We treat the backyard as a separate entity rather than an extension of our internal sanctuary. By the time I finished scraping the burned lasagna out of the pan last night, I was looking at my own patio with a sense of resentment. It was 1,200 square feet of “nothing” that I was still paying to heat the edges of.
The technical precision of a Sola Spaces enclosure is what strikes me, probably because I spend my days ensuring that a Spanish “subasta” is never translated as a simple “sale” when it specifically means an “auction.” There is no room for ambiguity in law, and there should be no room for “maybe-space” in a home.
Including a 500 sq. ft. seasonal deck (a very expensive yard ornament).
The actual footprint where ownership is not seasonal.
Data Visualization: The “Phantom” discrepancy in typical residential property listings.
Using tempered glass walls and thermal breaks in aluminum framing isn’t just about luxury; it’s about the refusal to let the calendar dictate which rooms you are allowed to stand in. It turns the “phantom footage” into a tangible, conditioned environment.
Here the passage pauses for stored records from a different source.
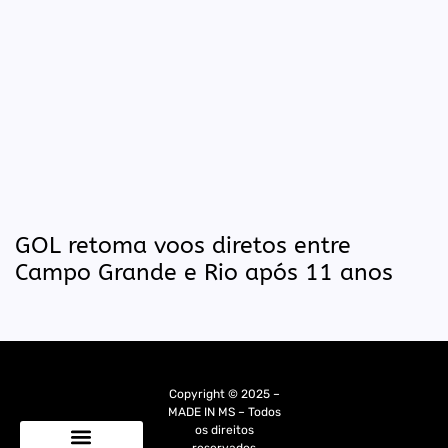
GOL retoma voos diretos entre
Campo Grande e Rio após 11 anos
Copyright © 2025 –
MADE IN MS – Todos
os direitos
reservados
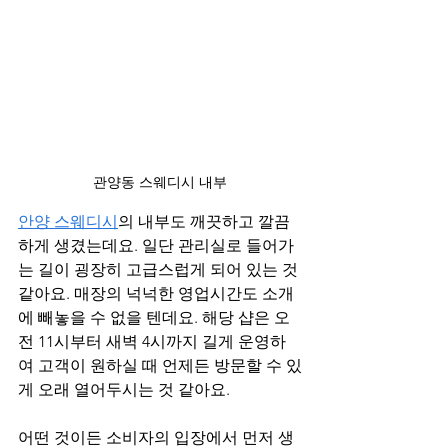
관양동 스웨디시 내부
안양 스웨디시
의 내부도 깨끗하고 깔끔
하게 생겼는데요. 일단 관리실로 들어가
는 길이 굉장히 고급스럽게 되어 있는 것 
같아요. 매장의 넉넉한 영업시간도 소개
에 빼놓을 수 없을 텐데요. 해당 샵은 오
전 11시부터 새벽 4시까지 길게 운영하
여 고객이 원하실 때 언제든 방문할 수 있
게 오래 열어두시는 것 같아요.
어떤 것이든 소비자의 입장에서 먼저 생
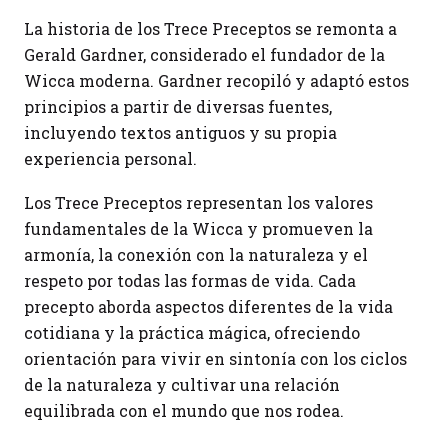
La historia de los Trece Preceptos se remonta a
Gerald Gardner, considerado el fundador de la
Wicca moderna. Gardner recopiló y adaptó estos
principios a partir de diversas fuentes,
incluyendo textos antiguos y su propia
experiencia personal.
Los Trece Preceptos representan los valores
fundamentales de la Wicca y promueven la
armonía, la conexión con la naturaleza y el
respeto por todas las formas de vida. Cada
precepto aborda aspectos diferentes de la vida
cotidiana y la práctica mágica, ofreciendo
orientación para vivir en sintonía con los ciclos
de la naturaleza y cultivar una relación
equilibrada con el mundo que nos rodea.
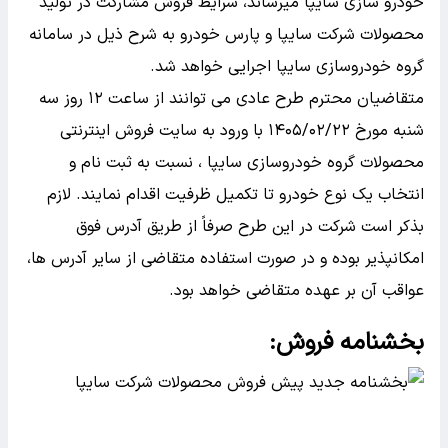
خودرو سازی سایپا میرساند، شرایط فروش مشارکت در تولید
محصولات شرکت سایپا و پارس خودرو به شرح ذیل در سامانه
گروه خودروسازی سایپا اجرایی خواهد شد.
متقاضیان محترم طرح عادی می توانند از ساعت ۱۲ روز سه
شنبه مورخ ۱۴۰۵/۰۲/۲۲ با ورود به سایت فروش اینترنتی
محصولات گروه خودروسازی سایپا ، نسبت به ثبت نام و
انتخاب یک نوع خودرو تا تکمیل ظرفیت اقدام نمایند. لازم
بذکر است شرکت در این طرح صرفاً از طریق آدرس فوق
امکانپذیر بوده و در صورت استفاده متقاضی از سایر آدرس ها،
عواقب آن بر عهده متقاضی خواهد بود.
بخشنامه فروش:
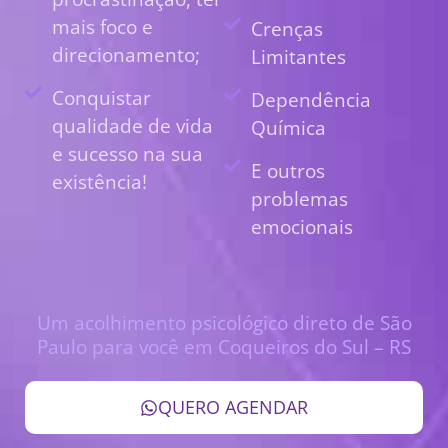
mais foco e
Crenças
direcionamento;
Limitantes
Conquistar
Dependência
qualidade de vida
Química
e sucesso na sua
E outros
existência!
problemas
emocionais
Um acolhimento psicológico direto de São
Paulo para você em Coqueiros do Sul – RS
QUERO AGENDAR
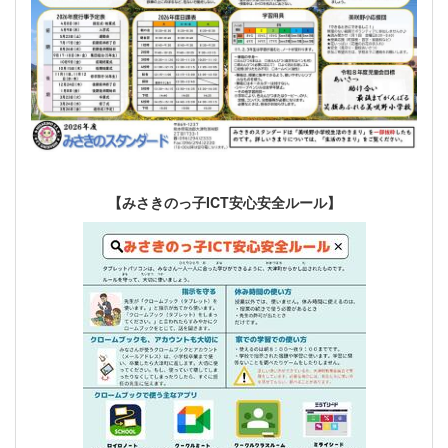
【みさきのっ子ICT安心安全ルール】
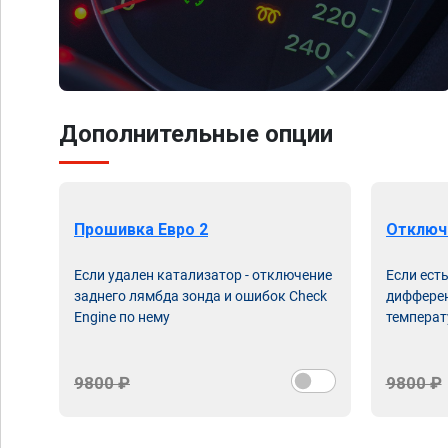
Дополнительные опции
Прошивка Евро 2
Отключ
Если удален катализатор - отключение
Если ест
заднего лямбда зонда и ошибок Check
дифферен
Engine по нему
температ
9800 ₽
9800 ₽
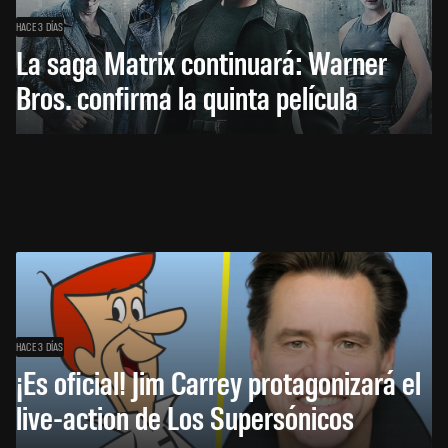
HACE 3 DÍAS
La saga Matrix continuará: Warner
Bros. confirma la quinta película
HACE 3 DÍAS
¡Es oficial! Jim Carrey protagonizará el
live-action de Los Supersónicos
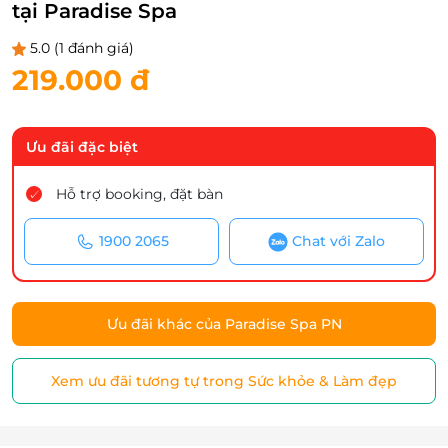
tại Paradise Spa
5.0
(1 đánh giá)
219.000 đ
Ưu đãi đặc biệt
Hỗ trợ booking, đặt bàn
1900 2065
Chat với Zalo
Ưu đãi khác của Paradise Spa PN
Xem ưu đãi tương tự trong Sức khỏe & Làm đẹp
The real estate industry has no incentive to distinguish between a foot you can stand on in January and a foot you can only stand on in June. To them, square footage is a flat metric, a commodity to be traded. But to those of us who actually have to live inside the numbers, the distinction is everything.
“Ownership is not a seasonal occupation. If you own it, you own it in the flood and you own it in the drought.”
– Presiding Judge,
I remember a case involving a property line dispute where the defendant argued that a particular strip of land wasn’t “real” because it was underwater for six months of the year. The judge, a no-nonsense woman with a penchant for literalism, ruled that “ownership is not a seasonal occupation.”
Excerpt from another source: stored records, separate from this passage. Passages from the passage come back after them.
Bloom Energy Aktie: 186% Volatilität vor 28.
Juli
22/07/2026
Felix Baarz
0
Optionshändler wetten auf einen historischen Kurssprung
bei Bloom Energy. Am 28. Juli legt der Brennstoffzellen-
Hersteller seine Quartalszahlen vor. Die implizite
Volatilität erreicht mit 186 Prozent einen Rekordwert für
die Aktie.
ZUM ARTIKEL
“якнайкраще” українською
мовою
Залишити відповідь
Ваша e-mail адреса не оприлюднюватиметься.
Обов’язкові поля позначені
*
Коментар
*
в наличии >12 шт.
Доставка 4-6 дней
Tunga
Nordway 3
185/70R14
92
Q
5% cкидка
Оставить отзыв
The same should apply to our homes. If we are paying for the square footage, we should be able to occupy it regardless of the barometric pressure. The move toward integrated glass enclosures and permanent sunroom solutions is a revolt against the “outdoor living” marketing trap.
It is a way to stop the “atmospheric tax” we pay every time we look at a deck we can’t use. It is about architectural honesty. When you enclose a patio with a system designed for thermal comfort, you are essentially telling the tax assessor, “Fine, you can count this room, but for once, I’m actually going to use it.”
Reclaiming the Promise
We need to stop measuring our homes by the total area under the roof and start measuring them by the area where we can actually take off our coats. The “phantom footage” is a ghost that haunts our bank accounts and our weekends, demanding maintenance and taxes while offering nothing in return during the long stretches of the year.
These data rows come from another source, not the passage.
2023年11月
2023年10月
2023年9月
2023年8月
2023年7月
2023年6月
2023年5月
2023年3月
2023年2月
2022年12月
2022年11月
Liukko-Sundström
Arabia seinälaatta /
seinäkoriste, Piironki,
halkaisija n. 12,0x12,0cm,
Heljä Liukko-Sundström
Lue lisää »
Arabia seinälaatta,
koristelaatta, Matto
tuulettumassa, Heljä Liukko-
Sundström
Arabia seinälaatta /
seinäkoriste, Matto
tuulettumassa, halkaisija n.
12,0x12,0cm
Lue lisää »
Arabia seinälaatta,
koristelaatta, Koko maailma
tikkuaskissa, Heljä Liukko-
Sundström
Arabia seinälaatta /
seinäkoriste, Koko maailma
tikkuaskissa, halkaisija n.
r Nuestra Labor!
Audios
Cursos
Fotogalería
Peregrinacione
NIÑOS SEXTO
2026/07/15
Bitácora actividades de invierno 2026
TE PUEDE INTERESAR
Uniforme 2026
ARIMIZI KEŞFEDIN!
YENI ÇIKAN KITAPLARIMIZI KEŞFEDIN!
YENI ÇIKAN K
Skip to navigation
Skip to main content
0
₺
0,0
Reclaiming that space isn’t just a home improvement project; it’s a reclamation of the life we were promised when we signed the mortgage. As I look out my window now, the sun is hitting the patio stones in a way that looks inviting, but I know the air out there is a biting .
On paper, I am standing in a large, spacious home. In reality, I am confined to the rooms with vents. It’s time we stop being tenants of our own climate and start being owners of our entire footprint.
Whether it’s through the installation of high-end enclosures or a complete rethink of how we design transitions between the garden and the gallery, the goal remains the same: making sure every square foot we pay for is a square foot where we can actually breathe.